Which brings me to my fourth area of concern, which is the tone of the whole essay.  It often comes across (at least to me) as condescending, sarcastic, and just plain unfriendly.  In the opening paragraph, we already have the word “weirder,” which suggests that Toby thinks all the things he’s just been mentioning — “gluten-free” foods among them — are weird.  Which suggests that if you’re interested in these things, you’re weird.  But if you are gluten-intolerant, there’s nothing weird about it, anymore than it’s weird to want nut-free food if you’re allergic to peanuts.

Midway through the article, he talks about “magic beads” for teething children.  At least one school of thought thinks the beads aren’t magic but that the amber somehow helps with teething pains.  But suppose that’s not the case. Even if the beads are “magic,” aren’t they magia bona, something Reformed ethicists have given their approval to in the past (see here).  Why should it be a problem if someone wants to try them because he’s heard they might work?

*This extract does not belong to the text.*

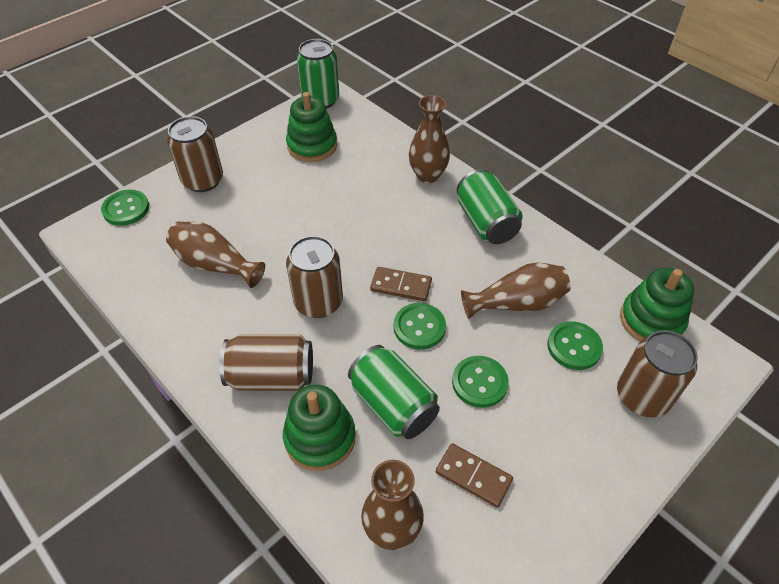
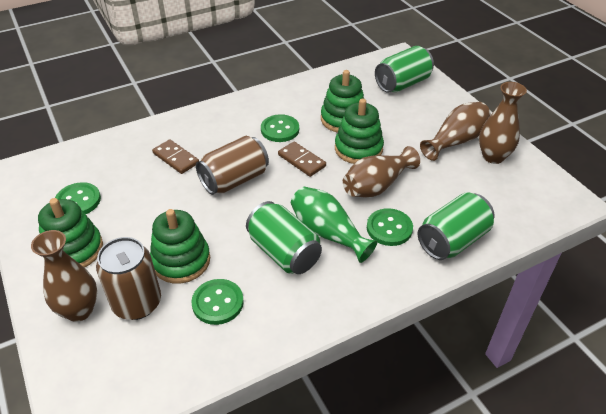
brown can: 4 -> 2
green stacking toy: 3 -> 4
green vase: 0 -> 1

Then we get that bit about kissing icons of Darwin and Freud.  Please.  And people who are into organic food don’t have laughter in their eyes and joy in their hearts?  Gimmeabreak.  Sure, I grant that some don’t.  And some who are opposed to organic food don’t either. But some in both camps do.

By the end, the implication seems to be that if organic food does give you joy and make your heart sing, then you have a false gospel, because you’re trusting in something other than Christ.  (Ditto, I suppose, for Guinness, Tolkien, baseball, duck hunting, or anything else you might enjoy.)  Again, is someone out there idolizing organic food?  Maybe so.  Stop it.  Do some people push organic food as if it was sin to eat anything that isn’t organic?  That’s sin, too.  Stop it.

But does Mrs. Johnson love to find gluten-free recipes that don’t result in breads that are like dense sawdust and to share those recipes on Facebook?  Does Mr. Jones love to be able to get freshly-picked organic apples delivered to his town or to be able to go to a farmer’s market and get to know some of the farmers and buy some of their fresh produce that hasn’t been sprayed with chemicals he’d rather not ingest?  Does that make his heart happy?  Then let them enjoy God’s bounty in this way.  There’s no need to think it’s idolatry or a false gospel or even a warped priority.